MD simulation for 100 ns was run for other protein-peptide sequences, and the complexes were found to be stable for the entire simulation time (Additional File 7). The equivalent residues of Tyr 479, Trp 600 and Arg 645 are found to be interacting in other selected POPs as well (details in Additional file 7). As mentioned earlier, these peptides are the actual epitopes which act as T-cell epitopes, which eventually cause CD.
In our analysis, we observed that POPs from the above-mentioned sequences are able to bind to these epitopes. Additionally, our molecular dynamics simulation study indicates the stability of these interactions. Hence, these POP sequences could be potentially used to degrade CD-causing peptides. Additionally, since all of the selected sequences are from probiotics/gut bacteria, it would be easier to design experiments and should be safe for human consumption. Consequently, we propose that these POPs from these select probiotic bacteria could potentially act as therapeutics and offer relief from the symptoms of CD.
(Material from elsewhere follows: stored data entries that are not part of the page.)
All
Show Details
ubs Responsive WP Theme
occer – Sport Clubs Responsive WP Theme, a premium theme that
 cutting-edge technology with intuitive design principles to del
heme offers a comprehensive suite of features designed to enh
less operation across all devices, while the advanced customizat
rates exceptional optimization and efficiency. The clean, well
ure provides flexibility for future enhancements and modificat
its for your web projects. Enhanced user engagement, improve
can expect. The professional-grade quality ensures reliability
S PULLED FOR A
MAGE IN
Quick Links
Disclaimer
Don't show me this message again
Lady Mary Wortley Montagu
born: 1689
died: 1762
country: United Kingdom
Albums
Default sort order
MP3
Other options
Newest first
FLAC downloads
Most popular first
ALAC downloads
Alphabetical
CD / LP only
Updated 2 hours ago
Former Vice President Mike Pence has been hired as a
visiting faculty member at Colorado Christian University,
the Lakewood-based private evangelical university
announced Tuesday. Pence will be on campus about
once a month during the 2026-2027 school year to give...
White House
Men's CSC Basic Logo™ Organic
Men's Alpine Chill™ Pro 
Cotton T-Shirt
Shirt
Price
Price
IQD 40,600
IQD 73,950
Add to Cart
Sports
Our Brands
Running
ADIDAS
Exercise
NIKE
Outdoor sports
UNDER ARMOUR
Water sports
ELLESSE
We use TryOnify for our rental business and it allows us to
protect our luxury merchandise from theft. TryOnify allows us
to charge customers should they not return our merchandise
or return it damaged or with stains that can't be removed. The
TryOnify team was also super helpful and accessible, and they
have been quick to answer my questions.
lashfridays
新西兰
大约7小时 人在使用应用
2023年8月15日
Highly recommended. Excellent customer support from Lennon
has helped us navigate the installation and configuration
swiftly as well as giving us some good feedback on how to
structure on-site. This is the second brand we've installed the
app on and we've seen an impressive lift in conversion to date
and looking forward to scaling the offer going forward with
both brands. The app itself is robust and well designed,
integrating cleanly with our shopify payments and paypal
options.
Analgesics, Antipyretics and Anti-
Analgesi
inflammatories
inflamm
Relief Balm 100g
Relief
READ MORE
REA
MD Simulation of Prevotella in Acidic Environment
One requirement for a candidate for effective therapeutics for CD is that the protein should be able to show activity in both the acidic environment of the stomach and at neutral pH in the intestine. It is absolutely important that a candidate therapeutic for CD should be stable in both acidic (in the stomach) and in neutral pH (in the intestine). Therefore, we next evaluated the stability in an acidic environment and chose the POP identified from Prevotella. The MD simulation was redone at 2.5 pH, simulating the acidic environment of the stomach for 200ns. The RMSD diagram reveals that the protein-peptide complex is stable for the whole duration of 200ns (Fig 8A). In addition, the percentage conservation of secondary structure shows that most of them remain stable during the simulation time(Fig 8B). The protein-ligand interacting graph (Fig 8C and 8D) shows that several important residues, such as Arg 645, Tyr 479, and Ser 559(Active site residue), retain hydrogen bond interaction and are in contact with the ligand for a significant amount of time (40-90% of the time).